About this task
Can you return every line of the listing below unchanged, character for character?

(Excerpts from a dataset)
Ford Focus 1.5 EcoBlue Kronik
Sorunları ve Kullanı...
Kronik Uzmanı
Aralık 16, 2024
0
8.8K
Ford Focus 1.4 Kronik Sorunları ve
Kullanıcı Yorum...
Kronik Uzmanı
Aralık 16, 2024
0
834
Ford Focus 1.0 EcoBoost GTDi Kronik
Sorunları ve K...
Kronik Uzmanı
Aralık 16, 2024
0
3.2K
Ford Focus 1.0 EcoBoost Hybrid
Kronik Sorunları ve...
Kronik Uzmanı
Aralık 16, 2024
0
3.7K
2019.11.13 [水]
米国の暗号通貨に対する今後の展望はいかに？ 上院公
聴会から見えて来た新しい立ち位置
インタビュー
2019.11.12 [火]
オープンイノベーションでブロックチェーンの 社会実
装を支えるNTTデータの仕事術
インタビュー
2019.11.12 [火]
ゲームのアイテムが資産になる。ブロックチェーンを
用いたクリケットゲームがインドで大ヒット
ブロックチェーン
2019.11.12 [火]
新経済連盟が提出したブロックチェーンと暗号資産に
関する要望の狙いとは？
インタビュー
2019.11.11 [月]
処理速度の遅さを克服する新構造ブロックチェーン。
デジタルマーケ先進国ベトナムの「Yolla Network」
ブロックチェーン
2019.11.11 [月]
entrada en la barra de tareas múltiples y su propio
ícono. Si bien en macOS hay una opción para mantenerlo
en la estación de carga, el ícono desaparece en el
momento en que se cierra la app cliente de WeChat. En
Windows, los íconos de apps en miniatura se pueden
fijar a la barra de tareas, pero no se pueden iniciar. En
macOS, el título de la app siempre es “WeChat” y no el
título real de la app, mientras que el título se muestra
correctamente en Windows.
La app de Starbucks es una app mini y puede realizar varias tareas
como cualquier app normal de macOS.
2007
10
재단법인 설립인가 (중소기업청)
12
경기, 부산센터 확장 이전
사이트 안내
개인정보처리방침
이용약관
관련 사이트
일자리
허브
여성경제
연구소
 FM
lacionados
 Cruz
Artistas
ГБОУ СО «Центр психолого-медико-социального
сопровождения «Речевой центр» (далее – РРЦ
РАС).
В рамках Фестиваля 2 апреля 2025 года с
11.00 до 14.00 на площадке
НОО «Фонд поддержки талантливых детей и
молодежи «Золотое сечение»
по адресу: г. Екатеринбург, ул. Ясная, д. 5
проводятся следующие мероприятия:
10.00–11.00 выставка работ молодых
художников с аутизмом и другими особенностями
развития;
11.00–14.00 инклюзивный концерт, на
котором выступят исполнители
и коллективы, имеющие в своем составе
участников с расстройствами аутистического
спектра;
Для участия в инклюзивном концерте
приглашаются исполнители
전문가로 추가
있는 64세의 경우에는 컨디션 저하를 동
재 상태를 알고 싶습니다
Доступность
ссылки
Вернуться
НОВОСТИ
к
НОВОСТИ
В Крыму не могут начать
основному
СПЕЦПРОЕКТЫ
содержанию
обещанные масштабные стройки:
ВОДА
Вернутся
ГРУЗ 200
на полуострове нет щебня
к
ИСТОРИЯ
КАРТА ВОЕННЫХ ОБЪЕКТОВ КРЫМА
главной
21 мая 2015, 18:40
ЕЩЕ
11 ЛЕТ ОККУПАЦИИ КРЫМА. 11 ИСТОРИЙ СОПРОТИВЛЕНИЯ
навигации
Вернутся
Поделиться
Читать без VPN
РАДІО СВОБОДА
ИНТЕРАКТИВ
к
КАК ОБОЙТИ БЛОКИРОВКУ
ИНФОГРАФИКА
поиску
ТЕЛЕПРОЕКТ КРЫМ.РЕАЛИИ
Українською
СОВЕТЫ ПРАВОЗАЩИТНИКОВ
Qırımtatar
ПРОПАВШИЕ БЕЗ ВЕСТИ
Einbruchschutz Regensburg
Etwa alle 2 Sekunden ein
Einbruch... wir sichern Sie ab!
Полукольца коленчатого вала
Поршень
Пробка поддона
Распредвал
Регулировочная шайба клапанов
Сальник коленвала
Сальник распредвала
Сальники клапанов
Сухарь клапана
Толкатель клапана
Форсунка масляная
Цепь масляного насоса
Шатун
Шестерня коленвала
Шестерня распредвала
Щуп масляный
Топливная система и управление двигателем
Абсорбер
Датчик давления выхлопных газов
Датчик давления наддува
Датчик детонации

Task solution
Ford Focus 1.5 EcoBlue Kronik
Sorunları ve Kullanı...
Kronik Uzmanı
Aralık 16, 2024
0
8.8K
Ford Focus 1.4 Kronik Sorunları ve
Kullanıcı Yorum...
Kronik Uzmanı
Aralık 16, 2024
0
834
Ford Focus 1.0 EcoBoost GTDi Kronik
Sorunları ve K...
Kronik Uzmanı
Aralık 16, 2024
0
3.2K
Ford Focus 1.0 EcoBoost Hybrid
Kronik Sorunları ve...
Kronik Uzmanı
Aralık 16, 2024
0
3.7K
2019.11.13 [水]
米国の暗号通貨に対する今後の展望はいかに？ 上院公
聴会から見えて来た新しい立ち位置
インタビュー
2019.11.12 [火]
オープンイノベーションでブロックチェーンの 社会実
装を支えるNTTデータの仕事術
インタビュー
2019.11.12 [火]
ゲームのアイテムが資産になる。ブロックチェーンを
用いたクリケットゲームがインドで大ヒット
ブロックチェーン
2019.11.12 [火]
新経済連盟が提出したブロックチェーンと暗号資産に
関する要望の狙いとは？
インタビュー
2019.11.11 [月]
処理速度の遅さを克服する新構造ブロックチェーン。
デジタルマーケ先進国ベトナムの「Yolla Network」
ブロックチェーン
2019.11.11 [月]
entrada en la barra de tareas múltiples y su propio
ícono. Si bien en macOS hay una opción para mantenerlo
en la estación de carga, el ícono desaparece en el
momento en que se cierra la app cliente de WeChat. En
Windows, los íconos de apps en miniatura se pueden
fijar a la barra de tareas, pero no se pueden iniciar. En
macOS, el título de la app siempre es “WeChat” y no el
título real de la app, mientras que el título se muestra
correctamente en Windows.
La app de Starbucks es una app mini y puede realizar varias tareas
como cualquier app normal de macOS.
2007
10
재단법인 설립인가 (중소기업청)
12
경기, 부산센터 확장 이전
사이트 안내
개인정보처리방침
이용약관
관련 사이트
일자리
허브
여성경제
연구소
 FM
lacionados
 Cruz
Artistas
ГБОУ СО «Центр психолого-медико-социального
сопровождения «Речевой центр» (далее – РРЦ
РАС).
В рамках Фестиваля 2 апреля 2025 года с
11.00 до 14.00 на площадке
НОО «Фонд поддержки талантливых детей и
молодежи «Золотое сечение»
по адресу: г. Екатеринбург, ул. Ясная, д. 5
проводятся следующие мероприятия:
10.00–11.00 выставка работ молодых
художников с аутизмом и другими особенностями
развития;
11.00–14.00 инклюзивный концерт, на
котором выступят исполнители
и коллективы, имеющие в своем составе
участников с расстройствами аутистического
спектра;
Для участия в инклюзивном концерте
приглашаются исполнители
전문가로 추가
있는 64세의 경우에는 컨디션 저하를 동
재 상태를 알고 싶습니다
Доступность
ссылки
Вернуться
НОВОСТИ
к
НОВОСТИ
В Крыму не могут начать
основному
СПЕЦПРОЕКТЫ
содержанию
обещанные масштабные стройки:
ВОДА
Вернутся
ГРУЗ 200
на полуострове нет щебня
к
ИСТОРИЯ
КАРТА ВОЕННЫХ ОБЪЕКТОВ КРЫМА
главной
21 мая 2015, 18:40
ЕЩЕ
11 ЛЕТ ОККУПАЦИИ КРЫМА. 11 ИСТОРИЙ СОПРОТИВЛЕНИЯ
навигации
Вернутся
Поделиться
Читать без VPN
РАДІО СВОБОДА
ИНТЕРАКТИВ
к
КАК ОБОЙТИ БЛОКИРОВКУ
ИНФОГРАФИКА
поиску
ТЕЛЕПРОЕКТ КРЫМ.РЕАЛИИ
Українською
СОВЕТЫ ПРАВОЗАЩИТНИКОВ
Qırımtatar
ПРОПАВШИЕ БЕЗ ВЕСТИ
Einbruchschutz Regensburg
Etwa alle 2 Sekunden ein
Einbruch... wir sichern Sie ab!
Полукольца коленчатого вала
Поршень
Пробка поддона
Распредвал
Регулировочная шайба клапанов
Сальник коленвала
Сальник распредвала
Сальники клапанов
Сухарь клапана
Толкатель клапана
Форсунка масляная
Цепь масляного насоса
Шатун
Шестерня коленвала
Шестерня распредвала
Щуп масляный
Топливная система и управление двигателем
Абсорбер
Датчик давления выхлопных газов
Датчик давления наддува
Датчик детонации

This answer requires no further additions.